I would also check out the growing season for NYC with the different veggies and that she would like to grow, a way she can do that is going to a seed website. Here is the like to Burpee I have used them for around here.

I do alot of planting on my balcony and plant tomatoes, cucumbers, lettuce, eggplant, spinach, squash, beans and etc.

Oh she is going to want a way to bring water to the plants, they will need to be watered in the morning and the evening.

I hope this helps

BarnacleBill's avatar

There is come cool ideas for planting recycling bins and using self-watering irregation systems. You will want to read up on sub irregation systems. You can make planting boxes out of plastic tote boxes, recycling bins, etc. and water them from the bottom, saving water. You can also put in a rain barrel and use a drip irregation system using rain water. The soil mix for square foot gardening yields a lot of produce.

WestRiverrat's avatar

Make sure it is ok with the building manager before you start. They may have to make repairs or modifications to the roof before you start loading it with lots of dirt.

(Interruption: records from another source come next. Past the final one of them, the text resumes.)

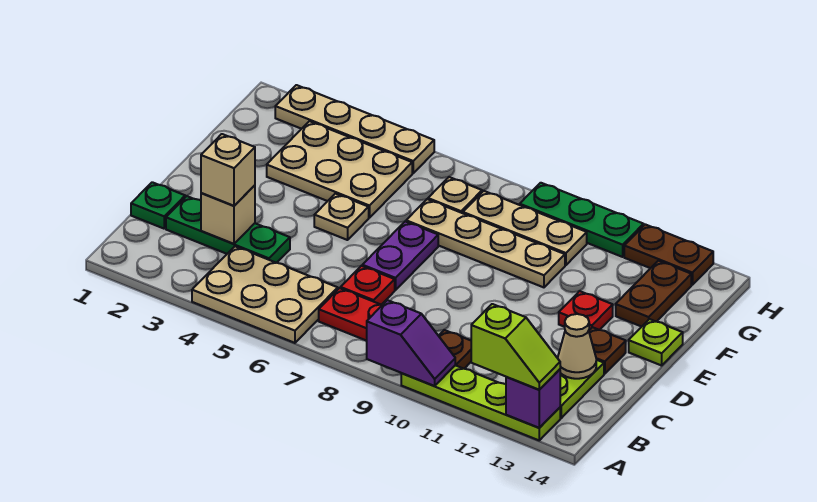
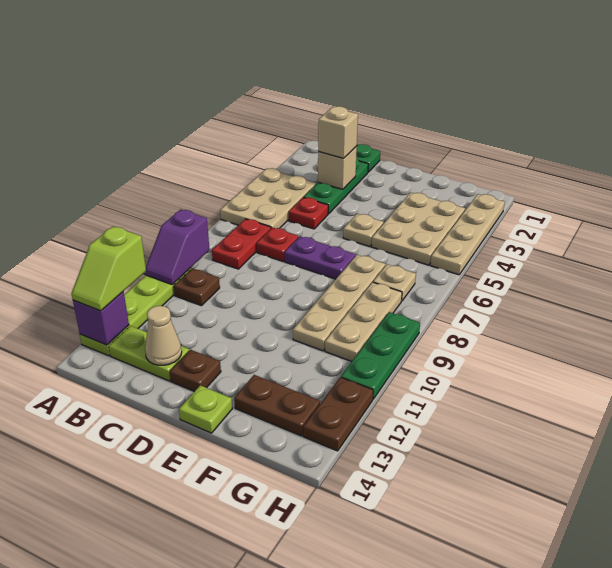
red 1x1 plate [559,291,613,330] -> red 1x1 plate moved to [289,197,328,229]

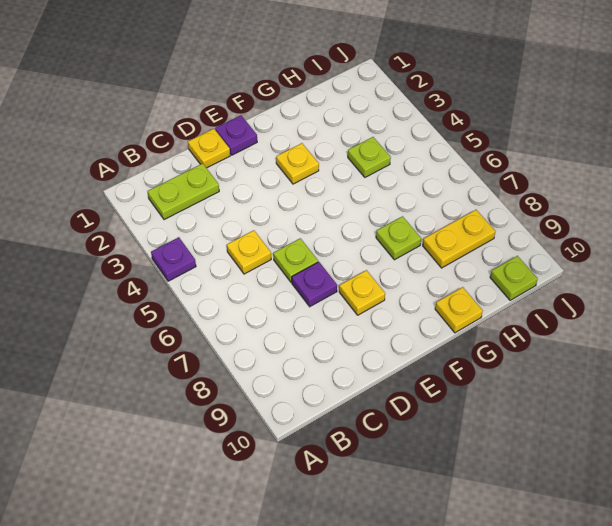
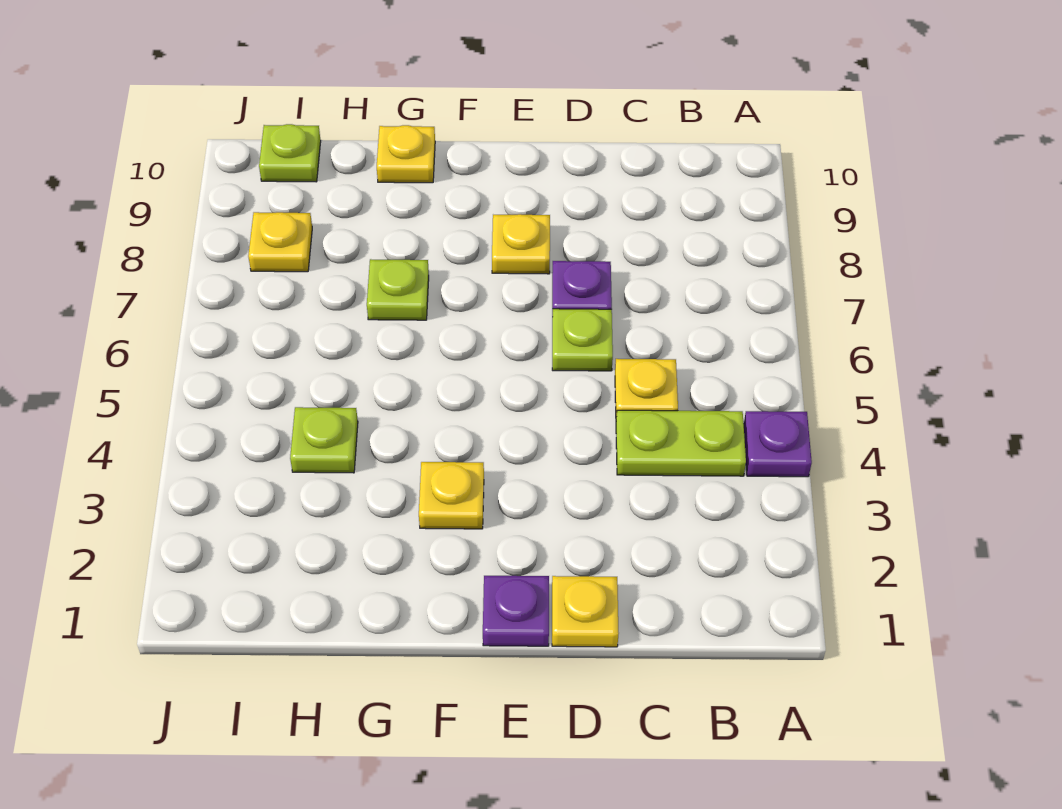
lime 1x2 plate [148,163,219,220] -> lime 1x2 plate moved to [616,410,746,476]
yellow 1x2 plate [423,210,495,268] -> yellow 1x1 plate [248,212,312,272]

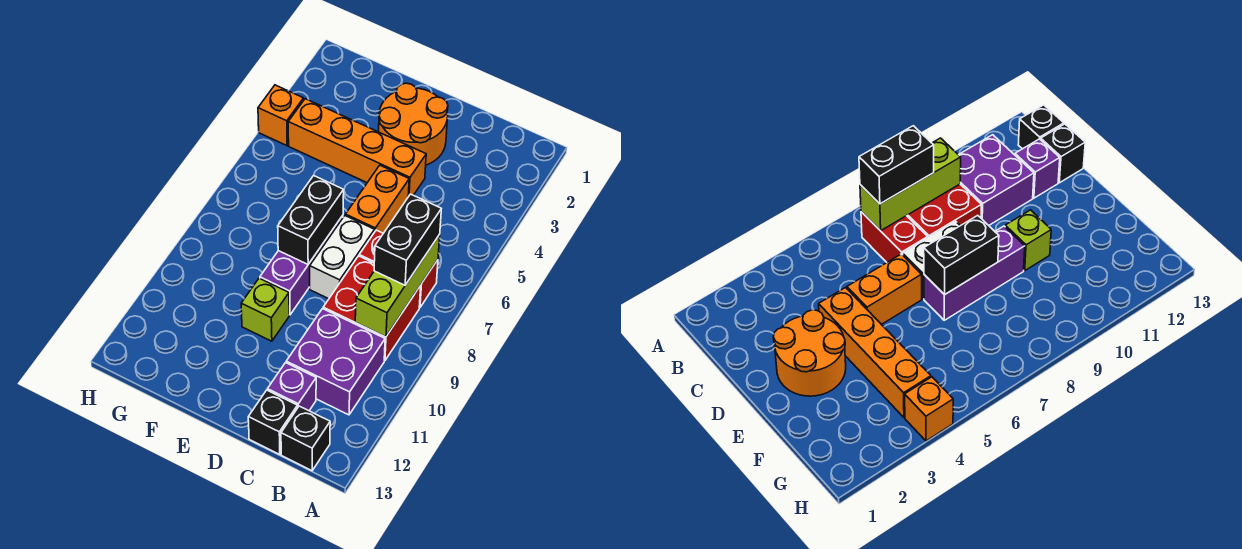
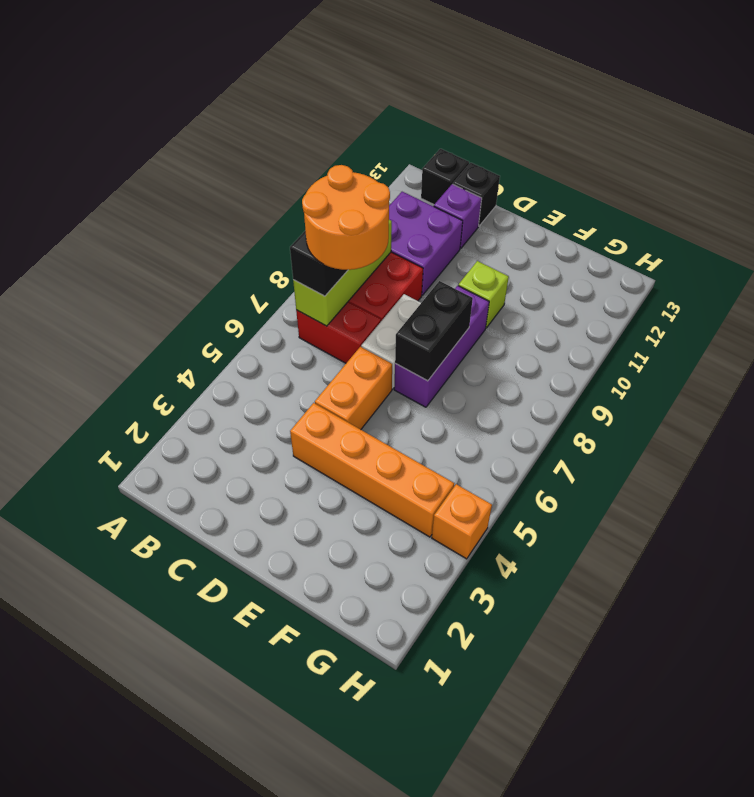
orange 2x2 round brick [379,83,448,165] -> orange 2x2 round brick moved to [302,165,390,270]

Dirt can be heavy and if the roof has a weak spot or two it will lead to leaks at best.

marinelife's avatar

You need to water regularly, because the plants tend to dry out quicker.

Here is an article from The City of Chicago called A Guide to Rooftop Gardening.

gailcalled's avatar

There is also the issue of soot and other serious pollutants and the need for some shade. The sun really can bake a rooftop garden.

I tried a small garden on a 12th story balcony. One small birch tree and containers of flowers only. I found it impossible to maintain.

incendiary_dan's avatar

Learning to companion plant might be even more important when doing a small scale, limited space garden like on a roof top. Basically, companion planting involves allowing plants that naturally cooperate to do so, often cutting down on the need to fertilize and water. It often makes the plants more productive, too, both nutritionally and in bulk produce. Just make sure the plants do cooperate.